WHAT IS NEEDED - Continue the article on the Hawker F.20/27 fighter below, picking up after its final sentence.

SELECTED PASSAGE -

BEGIN

The Hawker F.20/27 was a British fighter design built to an Air Ministry specification for an interceptor in the late 1920s. It was a single-seat biplane powered by a radial engine; the very similar but V-12-engined Hawker Fury development proved superior and only one F.20/27 was built.

==Design and development==
The Hawker F.20/27 design was tendered to the Air Ministry in November 1927 in response to Air Ministry Specification F.20/27 for an interceptor fighter. A prototype was ordered for comparison with those of other manufacturers including the Armstrong Whitworth Starling II, Bristol Bullpup, de Havilland DH.77, Fairey Firefly II, Saunders A.10, Vickers Jockey and the Westland Interceptor. In the end there were no contracts awarded and the specification was withdrawn, but Hawker's radial-engined contender led directly to the very successful Fury powered by a liquid-cooled engine.

The F.20/27, sometimes referred to as the Interceptor, was a clean single-engined, single-seat and single-bay biplane, fabric-covered over a metal frame. The unequal span wings had parallel chord and no sweep, but were heavily staggered. Ailerons were carried on the upper wings, and only the lower planes had dihedral. The interplane struts leaned strongly outwards. The tail was conventional with the tailplane braced from below; both it and the fin carried unbalanced control surfaces.

The upper fuselage was slightly humped, with the pilot sitting in an open cockpit just behind the upper wing, which had a small rounded cutout to improve visibility. A single-axle fixed main undercarriage had its main legs sloping slightly aft from the fuselage and braced back from the axle to the lower wing rear spar roots. A tailskid was fitted.

END

MATERIAL SUPPLIED -
BEGIN

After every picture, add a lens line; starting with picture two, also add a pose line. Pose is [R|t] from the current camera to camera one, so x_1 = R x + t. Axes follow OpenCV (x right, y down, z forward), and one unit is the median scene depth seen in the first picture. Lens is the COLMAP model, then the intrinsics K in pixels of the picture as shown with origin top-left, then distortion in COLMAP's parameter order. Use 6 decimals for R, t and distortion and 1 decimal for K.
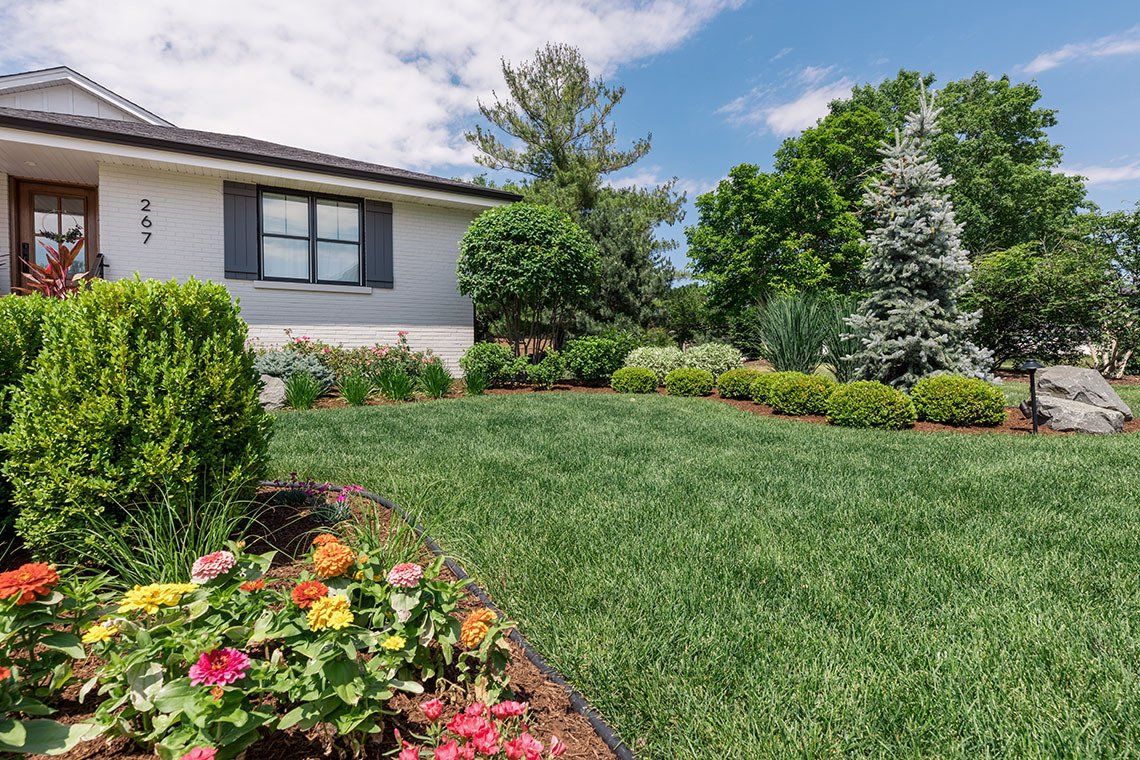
lens RADIAL K [[579.0, 0, 570.0], [0, 579.0, 380.0], [0, 0, 1]] dist [-0.001597, -0.000420]
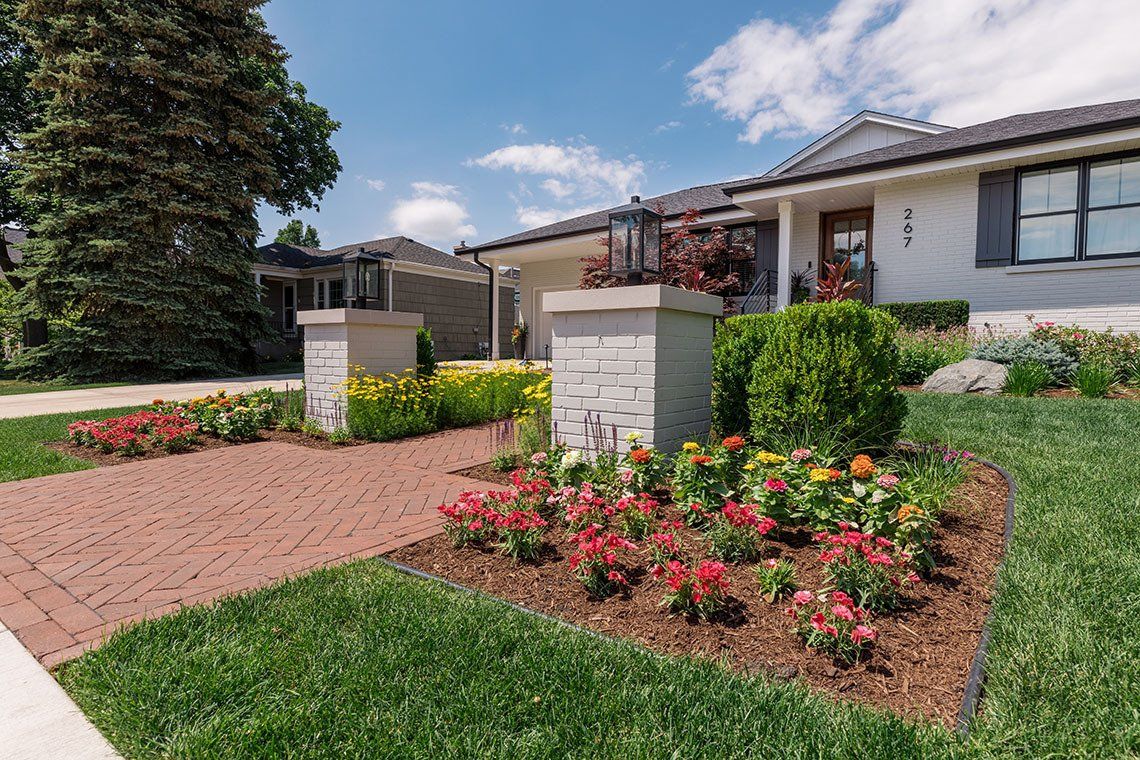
lens RADIAL K [[579.0, 0, 570.0], [0, 579.0, 380.0], [0, 0, 1]] dist [-0.001597, -0.000420]
pose [[0.367119, 0.055724, -0.928503, 0.110321], [-0.032452, 0.998364, 0.047086, -0.000138], [0.929608, 0.012845, 0.368327, -0.055876]]
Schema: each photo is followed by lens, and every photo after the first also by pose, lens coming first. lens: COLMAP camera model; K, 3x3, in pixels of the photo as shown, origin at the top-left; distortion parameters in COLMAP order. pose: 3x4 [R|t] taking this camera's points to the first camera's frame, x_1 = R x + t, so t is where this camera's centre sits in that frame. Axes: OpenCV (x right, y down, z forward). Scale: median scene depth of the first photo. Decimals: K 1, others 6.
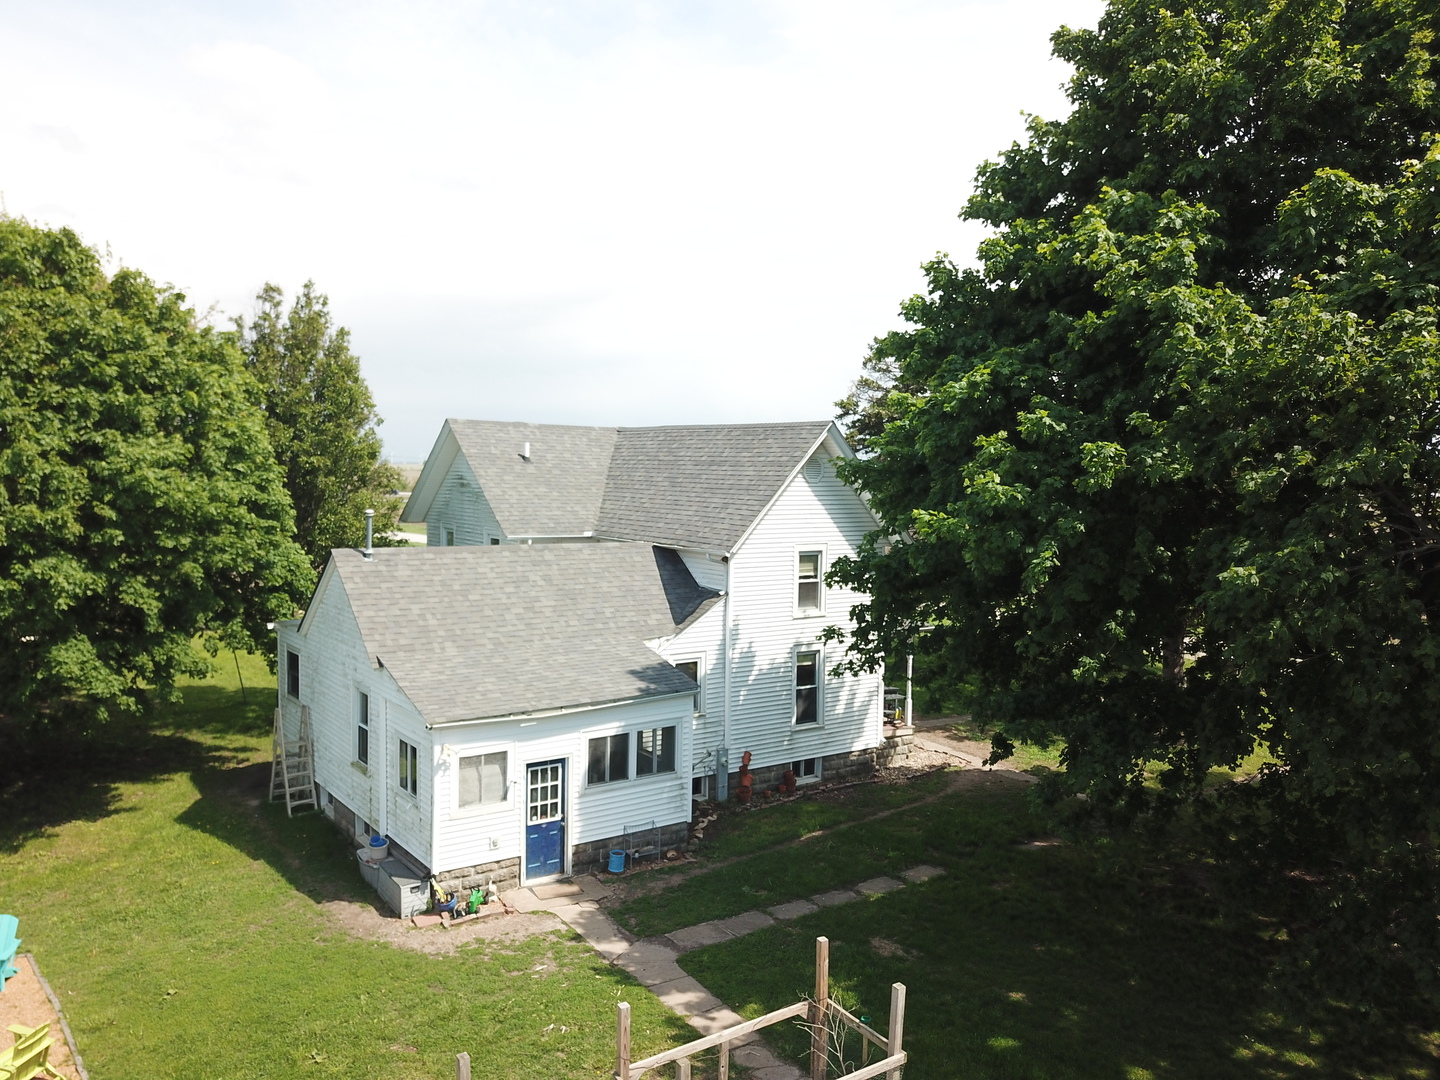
lens RADIAL K [[1087.3, 0, 694.9], [0, 1087.3, 531.8], [0, 0, 1]] dist [-0.024889, 0.000669]
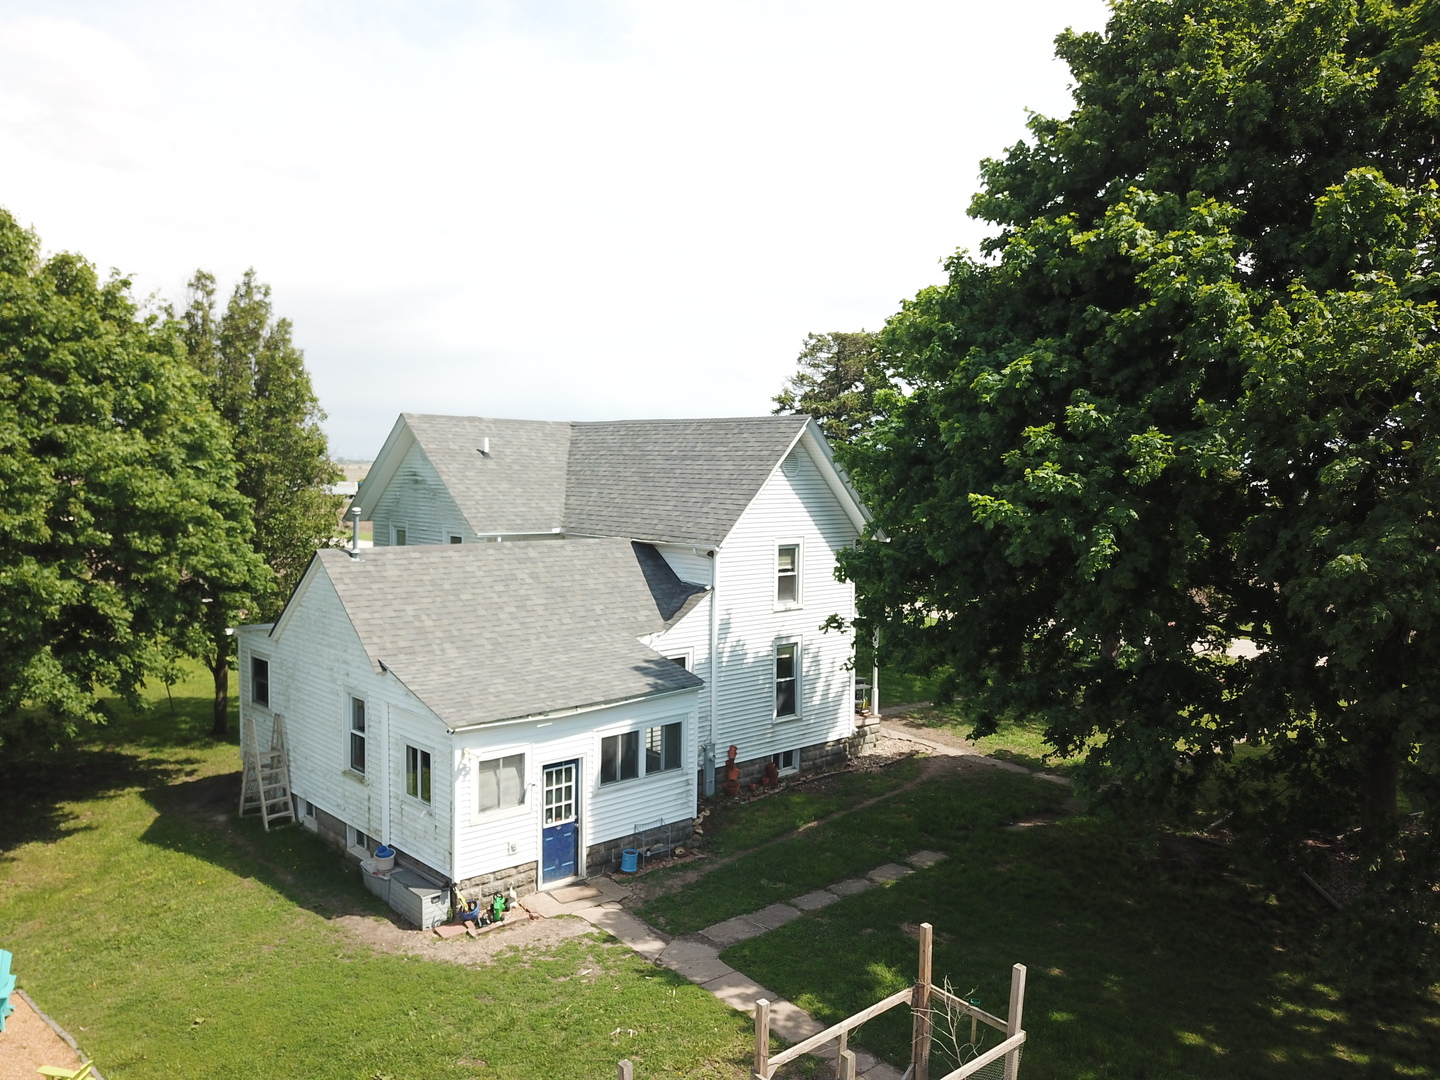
lens RADIAL K [[1087.3, 0, 719.8], [0, 1087.3, 540.5], [0, 0, 1]] dist [-0.024889, 0.000669]
pose [[0.993304, -0.014205, 0.114651, -0.099847], [0.012878, 0.999841, 0.012299, 0.001190], [-0.114807, -0.010741, 0.993330, 0.012519]]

END

RESULT OF THE TASK -
This description could almost describe the Fury as well as the F.20/27 as the two aircraft were very similar. There were small differences however: for example the leading edge of the tailplane was straighter in the Fury and it had horn-balanced elevators. The Fury also had a greater interplane gap; because of the stagger this put the upper wing further forward and removed the need for the pilot's cutout. By far the most important difference both visually and aerodynamically was the engine installation, as the F.20/27 had a radial motor, initially the 450 hp (336 kW) nine-cylinder Bristol Jupiter. This was mounted in a slender nose but with much of the cylinders exposed for cooling, in contrast to the smooth contours of the Fury's V-12 installation. The latter did require a radiator, with a drag penalty but not, it turned out, as great a penalty as that paid by the radial installation.

The F.20/27 first flew in August 1928 and shortly after went to RAF Martlesham Heath for tests. It returned to Hawker's in May 1930 where it was re-engined with a 520 hp (388 kW) Bristol Mercury VI and the addition of a Townend ring was considered; but by now the superior performance of the Fury, about 10% faster despite very similar dimensions, shape and power-to-weight ratio showed that the efficiently cowled and low frontal area liquid-cooled engine was the way forward for interceptors.